How to Avoid Common Problems with Employee Leave Management


Leave management can be a tedious and challenging process for employees and Human Resources alike. Getting approval for a leave, tracking it properly, and following legal requirements set by the state or federal government make it a complex process. Even big companies with many resources struggle with leave management.

Recently, Amazon admitted that it failed to streamline the process for employee leave, including parental and medical leave and disability. In a feature story in The New York Times, employees and former employees shared stories of being underpaid or terminated because of glitches in Amazon’s employee leave system. 

“In a time when organizations can ill afford to watch any employees walk out the door, experts say inattention to HR technology integration and failing to ensure both HR staff and line managers are well-educated about the intricacies of leave policies can have an outsized impact on employee retention and company performance,” according to SHRM

While the tech giant is striving to correct the process at its company, you can learn from common employee leave management mistakes: 

Scale HR Along with the Business

Behemoths like Amazon have a large, global workforce. Sometimes, they acquire other smaller companies that already had their own HR departments and ways of doing things. As a result, keeping track of everyone’s whereabouts is quite the undertaking.

These disparate leave management systems remain in place as the company grows. Then, one person in Dubai is getting treated differently about his leave than another in the United States. Employers have to be careful about following the applicable state and federal laws. But they also must have certain universal policies in place to ensure fairness. Having one set of standards and procedures for getting approval and tracking employee leave is also a way to simplify the process. 

By growing Human Resources as the company becomes bigger, employers can better anticipate problems and manage employee leave. What’s important is to have a centralized HR system to ensure fairness, equity, and fewer chances for errors. 

READ: Q&A: How to Optimize Learning and Development for a Remote Workplace

Define Company Policies

All too often, especially at small- to mid-size companies, HR is lax about clearly defined policies related to leave. One manager might say, “Go be with your ill mom for a few days. I will cover for you.” Another might make you put everything in writing and provide medical notes. Maybe no one is officially tracking the time off. Without rules about what kinds of leave to approve, you may get different answers from different managers. Employees who feel they were wrongfully denied leave may resent colleagues, who were able to take leave. Have a standard set of requirements and step-by-step instructions for gaining approval. 

Train People

Supervisors and anyone who has control of the approval process must be trained well. They need to know how to comply with the law and unions. Of course, they should be well educated on company policies. And they should know how to effectively use the leave management technology. 

The training must be the same across geographies and ensure that everyone is on the same page about who should get approval and what circumstances warrant denial. A big part of streamlining the process for leave management is having supervisors and executives buy into the policies and procedures and encourage compliance.   

READ: The Great Resignation: How to Prevent Employee Burnout

Lead with Empathy

People need to feel as though their employer cares. Human Resources needs to lead with heart. Often, people take leave to care for their families or ill loved ones. They might have an illness, condition, or injury that requires they get rest themselves. Or maybe they are burned out, and they are trying to rejuvenate themselves. 

Regardless, HR departments that show understanding and recognition that people have challenges outside of work are more likely to endear themselves to talent. Leading with empathy has been paramount during the pandemic. It is one of the major ways companies can win the talent war.

To demonstrate you care, you should be open to the idea of approving leave, show sympathy when warranted, and make sure employees on approved leave are getting the amount of time and money to which they have a right. The latter is of the utmost importance. 
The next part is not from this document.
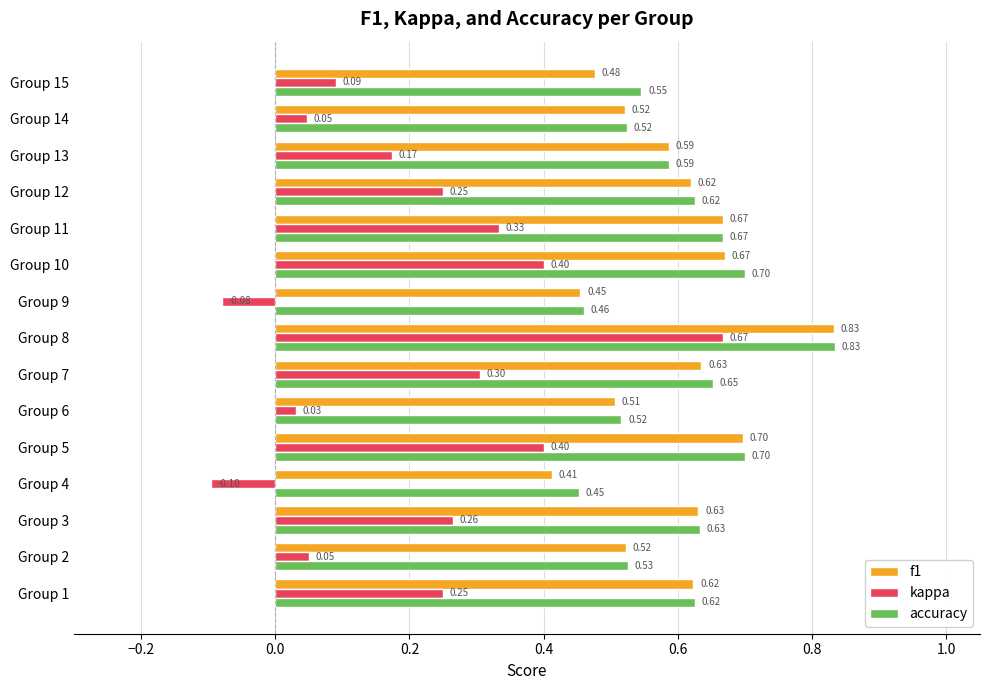

Which series has the largest range (max minus min)?

kappa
Invest in Proper Technology

You can streamline the process by investing in leave management technology. Choosing secure tech like Family and Medical Leave Act (FMLA) software can help streamline the process. It can automate accrual policies, prorations, carryover, and the entire approval process, for example. Ideally, employees can track their leave accrual, PTO, pay, etc. In addition, the technology helps the company comply with legal, union, and company policies.  

Beware Outsourcing

Third-party outsourcing can complicate matters for big and small companies alike. After all, the process then moves out of the office, and other people may be handling the requests of your employees. Some larger companies might benefit from outsourcing, but the third party must work closely with headquarters for it to be successful, especially when it comes to leave management. 
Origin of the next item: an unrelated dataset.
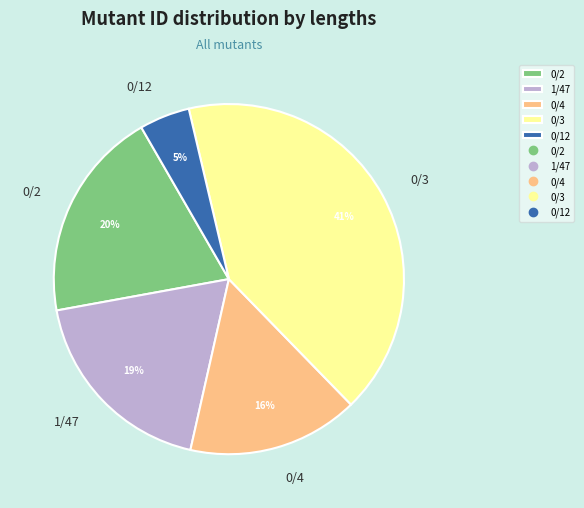

What percentage is the 0/3 slice, to the nearest percent?

41%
Ultimately, employers should take advantage of the available leave management technology and streamline their processes to ensure everyone is getting a fair shake. Errors can always happen, but if proper procedures are in place, they can be identified and fixed. Being human and recognizing that employees will need to take leave at different points in their career can help businesses show they care. During a historic labor shortage, every effort to empathize with employees is a step toward winning the talent war.